On just eating: Blockbuster food safety bill passes

The food safety bill finally passed the Senate today, despite the obstructionist efforts of Sen. Tom Coburn (a guy who in other contexts has sounded very concerned about catching diseases!).

This is good news for all of us.  Yes, it expands Big Government (in the form of the FDA).  But the old saw that an industry like this self-regulates in a free market has been disproved so many times in recent years (think: peanuts, spinach, eggs, hamburgers) that the feds had an empirical mandate to step in.

Interesting tidbit for the locavores among us:

Senator Jon Tester, a Democrat of Montana, pushed for a recent addition to the bill that exempts producers with less than $500,000 a year in sales who sell most of their food locally.

Tester is a small farmer himself, and his addition went through in the final version of the bill.  So, provided the House doesn’t meddle with that aspect of the legislation during reconciliation (it voted on a slightly different bill a few months ago), farmers’ market vendors and local co-op suppliers are exempt from the new FDA authority.  Unless they’re really making bank, that is.

Will that give you pause next time you’re buying spinach at the farmers’ market?  It may sooner be be safer, albeit less delicious, to eat it out of a plastic bag.

3 Responses to On just eating: Blockbuster food safety bill passes

  1. Stephanie December 1, 2010 at 3:25 pm

    Sorry, Andrew, but I am going to trust my local farmer more than a transnational agribusiness person any day, regardless of how this bill goes down. Do you really think a federal agency is going to do a better job of ensuring food safety than your neighbor down the street? (Can you guess that I LOVE having a farmer literally down the street who delivers my CSA box weekly?) The FDA definitely is in need of an overhaul, and it is too bad that they can’t coordinate with the USDA who also has a role to play in food safety, but I don’t think the small farmer should or will be the loser here.

  2. Andrew December 4, 2010 at 4:06 pm

    Latest news suggests that it is precisely this Tester amendment (and the protests of it on the part of big business) that might torpedo the whole thing in the House. That’s regrettable, and obviously a somewhat cynical move by the big farms. All the same, Stephanie, I don’t understand your grounds for being so sure that ecoli and salmonella cannot attach to produce from a local family farm. Vermin are no respecters of persons, sadly.

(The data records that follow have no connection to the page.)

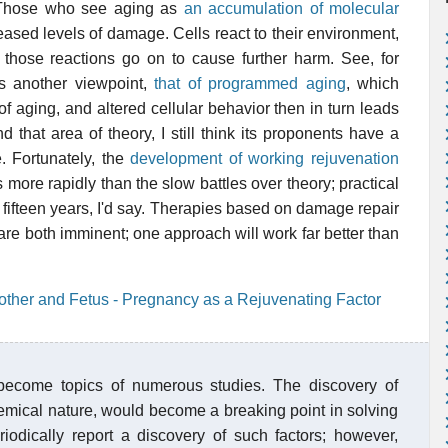
 Those who see aging as
an accumulation of molecular
ased levels of damage. Cells react to their environment,
f those reactions go on to cause further harm. See, for
is another viewpoint,
that of programmed aging
, which
 aging, and altered cellular behavior then in turn leads
that area of theory, I still think its proponents have a
e. Fortunately, the
development of working rejuvenation
s more rapidly than the slow battles over theory; practical
o fifteen years, I'd say. Therapies based on damage repair
are both imminent; one approach will work far better than
other and Fetus - Pregnancy as a Rejuvenating Factor
become topics of numerous studies. The discovery of
chemical nature, would become a breaking point in solving
iodically report a discovery of such factors; however,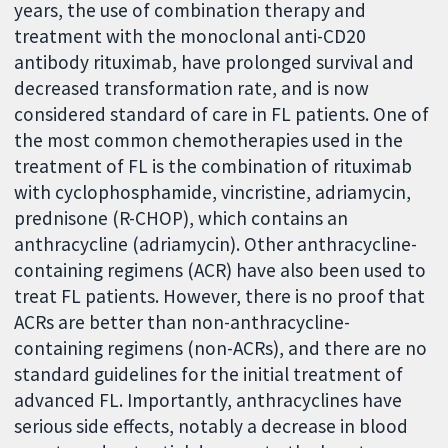
years, the use of combination therapy and
treatment with the monoclonal anti-CD20
antibody rituximab, have prolonged survival and
decreased transformation rate, and is now
considered standard of care in FL patients. One of
the most common chemotherapies used in the
treatment of FL is the combination of rituximab
with cyclophosphamide, vincristine, adriamycin,
prednisone (R-CHOP), which contains an
anthracycline (adriamycin). Other anthracycline-
containing regimens (ACR) have also been used to
treat FL patients. However, there is no proof that
ACRs are better than non-anthracycline-
containing regimens (non-ACRs), and there are no
standard guidelines for the initial treatment of
advanced FL. Importantly, anthracyclines have
serious side effects, notably a decrease in blood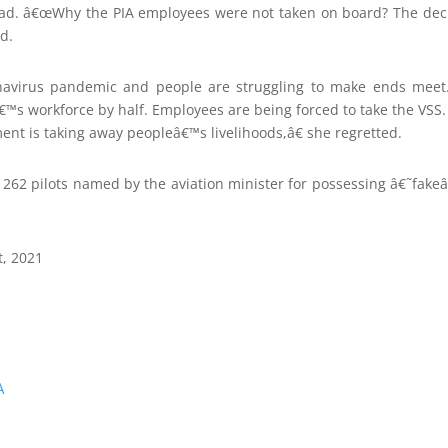
bad. â€œWhy the PIA employees were not taken on board? The deci
d.
navirus pandemic and people are struggling to make ends meet.
â€™s workforce by half. Employees are being forced to take the VSS. 
ent is taking away peopleâ€™s livelihoods,â€ she regretted.
e 262 pilots named by the aviation minister for possessing â€˜fake
t, 2021
A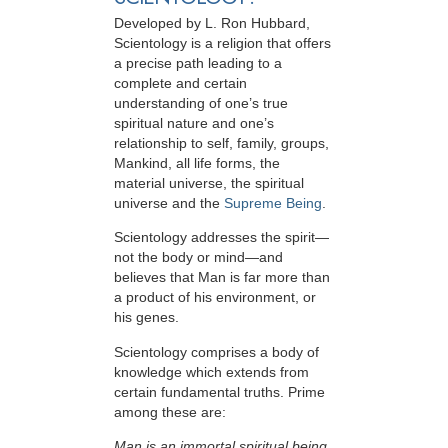
Developed by
L. Ron Hubbard
,
Scientology is a religion that offers
a precise path leading to a
complete and certain
understanding of one’s true
spiritual nature and one’s
relationship to
self, family, groups,
Mankind, all life forms, the
material universe, the spiritual
universe and the
Supreme Being
.
Scientology
addresses the spirit—
not the
body or mind—and
believes that Man is far more than
a product of his environment, or
his genes.
Scientology comprises a body of
knowledge which extends from
certain fundamental truths. Prime
among these are:
Man is an immortal spiritual being.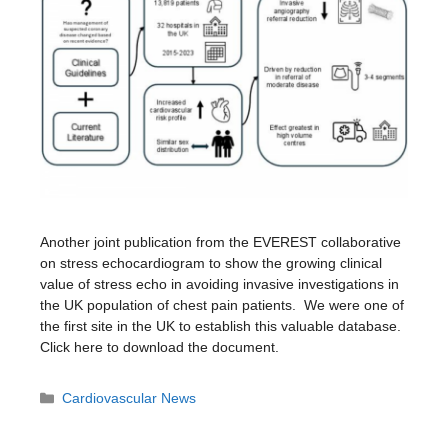
Another joint publication from the EVEREST collaborative
on stress echocardiogram to show the growing clinical
value of stress echo in avoiding invasive investigations in
the UK population of chest pain patients. We were one of
the first site in the UK to establish this valuable database.
Click here to download the document.
Categories
Cardiovascular News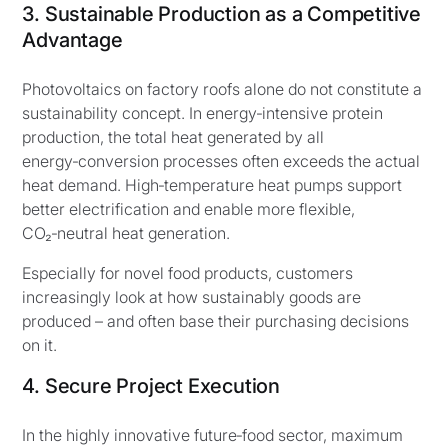
3. Sustainable Production as a Competitive
Advantage
Photovoltaics on factory roofs alone do not constitute a
sustainability concept. In energy‑intensive protein
production, the total heat generated by all
energy‑conversion processes often exceeds the actual
heat demand. High‑temperature heat pumps support
better electrification and enable more flexible,
CO₂‑neutral heat generation.
Especially for novel food products, customers
increasingly look at how sustainably goods are
produced – and often base their purchasing decisions
on it.
4. Secure Project Execution
In the highly innovative future‑food sector, maximum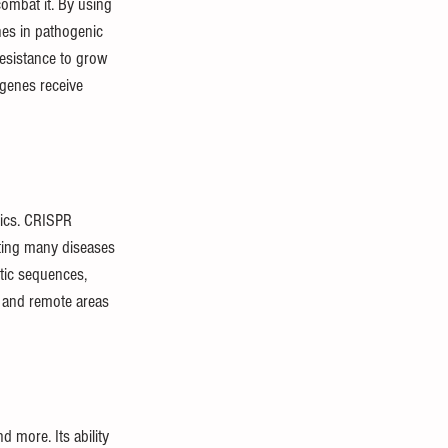
combat it. By using 
nes in pathogenic 
resistance to grow 
 genes receive 
tics. CRISPR 
ting many diseases 
etic sequences, 
s and remote areas 
 more. Its ability 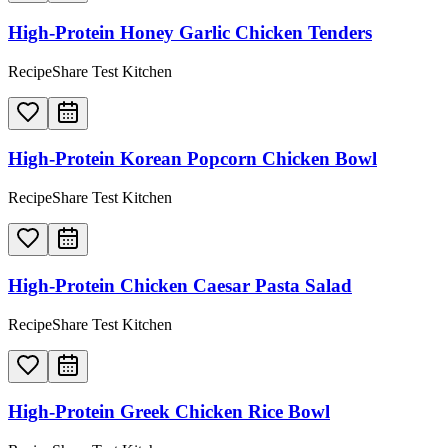
High-Protein Honey Garlic Chicken Tenders
RecipeShare Test Kitchen
High-Protein Korean Popcorn Chicken Bowl
RecipeShare Test Kitchen
High-Protein Chicken Caesar Pasta Salad
RecipeShare Test Kitchen
High-Protein Greek Chicken Rice Bowl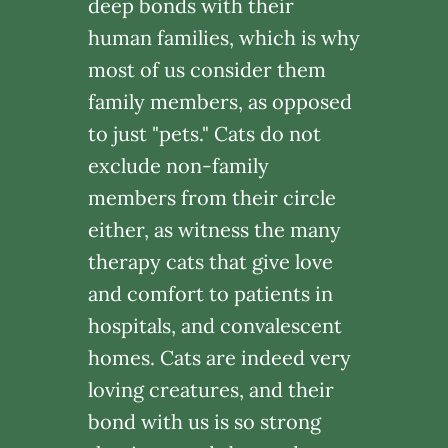
deep bonds with their
human families, which is why
most of us consider them
family members, as opposed
to just "pets." Cats do not
exclude non-family
members from their circle
either, as witness the many
therapy cats that give love
and comfort to patients in
hospitals, and convalescent
homes. Cats are indeed very
loving creatures, and their
bond with us is so strong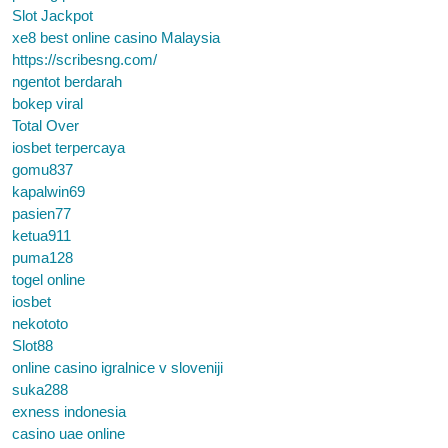
Slot Jackpot
xe8 best online casino Malaysia
https://scribesng.com/
ngentot berdarah
bokep viral
Total Over
iosbet terpercaya
gomu837
kapalwin69
pasien77
ketua911
puma128
togel online
iosbet
nekototo
Slot88
online casino igralnice v sloveniji
suka288
exness indonesia
casino uae online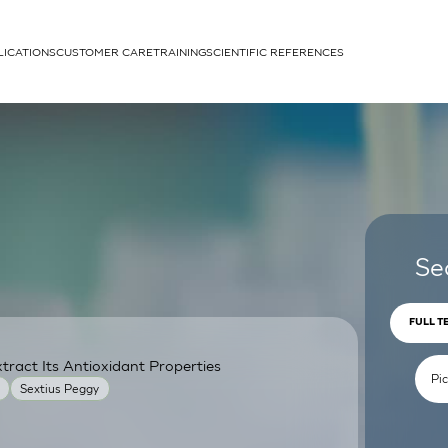
LICATIONS
CUSTOMER CARE
TRAINING
SCIENTIFIC REFERENCES
APPLICATIONS
rhans cells
Se
FULL T
ract Its Antioxidant Properties
um
Sextius Peggy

  3. Stephanie December 7, 2010 at 9:38 pm

    It is true that bacteria are equal opportunity infectious agents, but a small farmer has infinitely more control over vectors for infection than a giant factory receiving produce from a number of farms (all of whom employ large numbers of employees). Plus, the strains of e.coli that have been so dangerous are a by-product of the insanely unsanitary conditions of factory farmed animals – i.e. high levels of antibiotics given as a preventive measure leading to resistance and growth of “superbugs”. In a healthy ecosystem, just as in a healthy body, low levels of bacteria are present but do not cause sickness. Also, if a small farmer does have a problem, the number of people affected will be much lower and in a much smaller geographic range. I’m still voting for the local spinach.